(Stored dataset items)
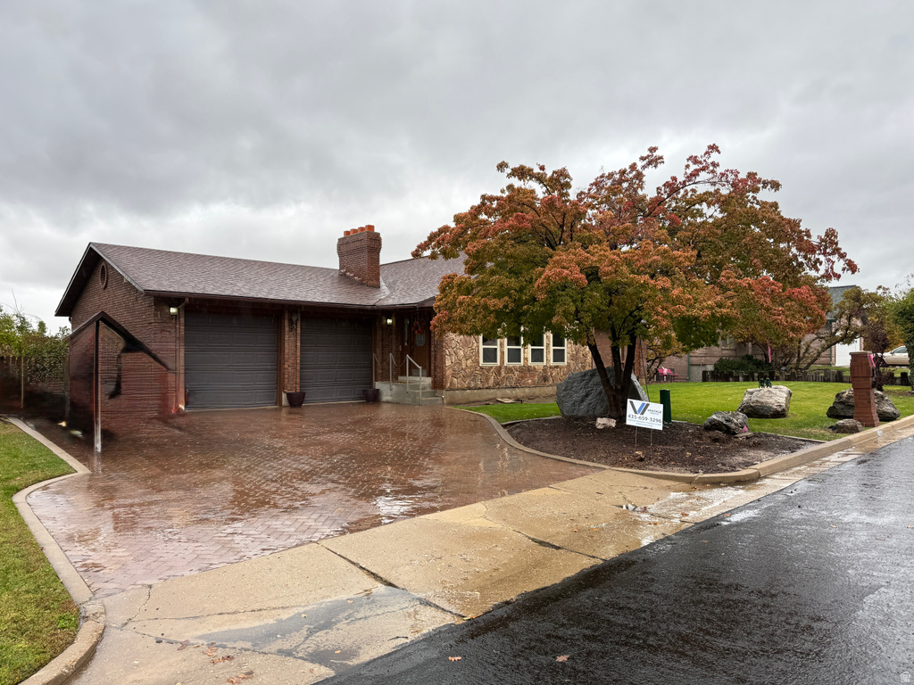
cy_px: 342
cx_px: 457
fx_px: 634
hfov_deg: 71.6
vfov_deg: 56.8
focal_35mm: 24
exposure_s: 1/338
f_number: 1.78
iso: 80
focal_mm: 6.76
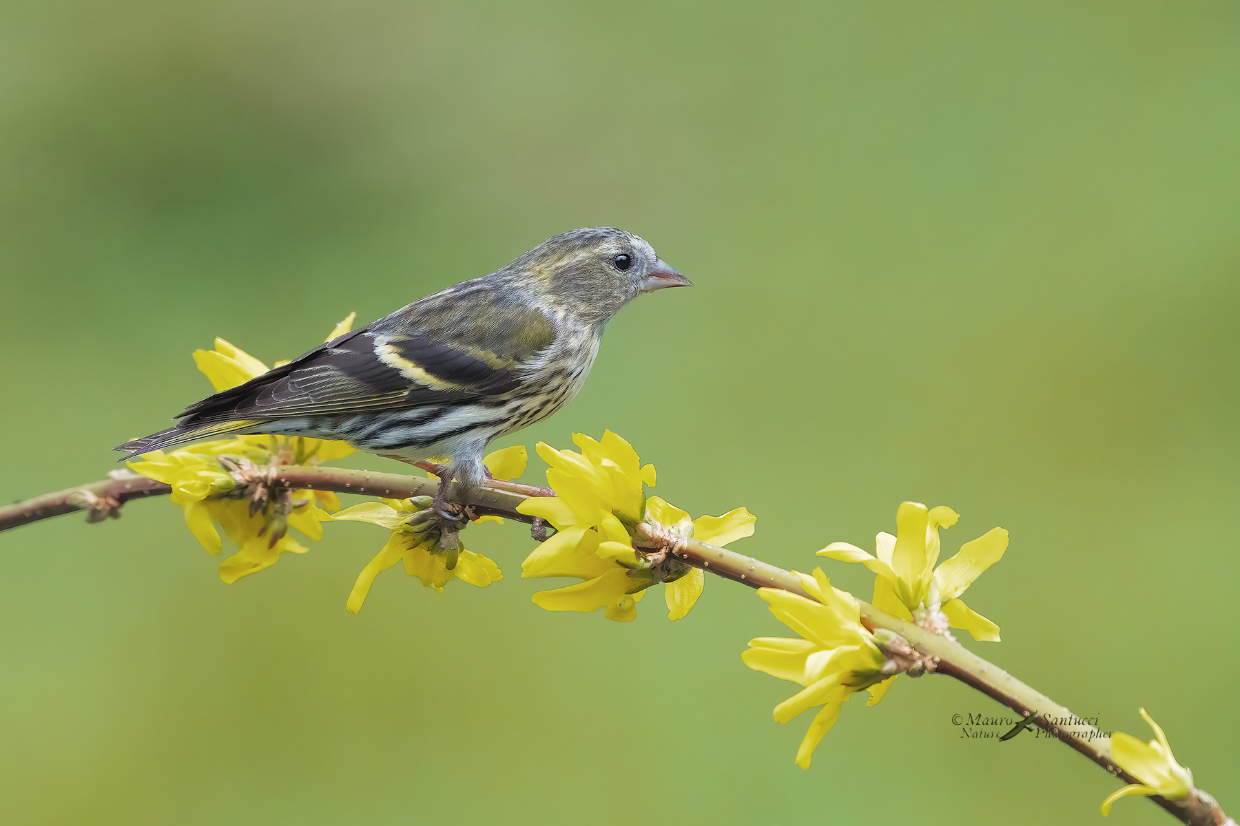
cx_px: 620
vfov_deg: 1.6
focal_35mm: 873
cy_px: 413
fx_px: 30068
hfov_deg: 2.4
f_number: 8
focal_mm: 582
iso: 4000
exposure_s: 1/1250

• _Exercise_
Final stretch of the data: repeat exactly each line from the one containing "hfov_deg: 71.6" through the last, and omit all pictures.

• _Written reply_
hfov_deg: 71.6
vfov_deg: 56.8
focal_35mm: 24
exposure_s: 1/338
f_number: 1.78
iso: 80
focal_mm: 6.76
cx_px: 620
vfov_deg: 1.6
focal_35mm: 873
cy_px: 413
fx_px: 30068
hfov_deg: 2.4
f_number: 8
focal_mm: 582
iso: 4000
exposure_s: 1/1250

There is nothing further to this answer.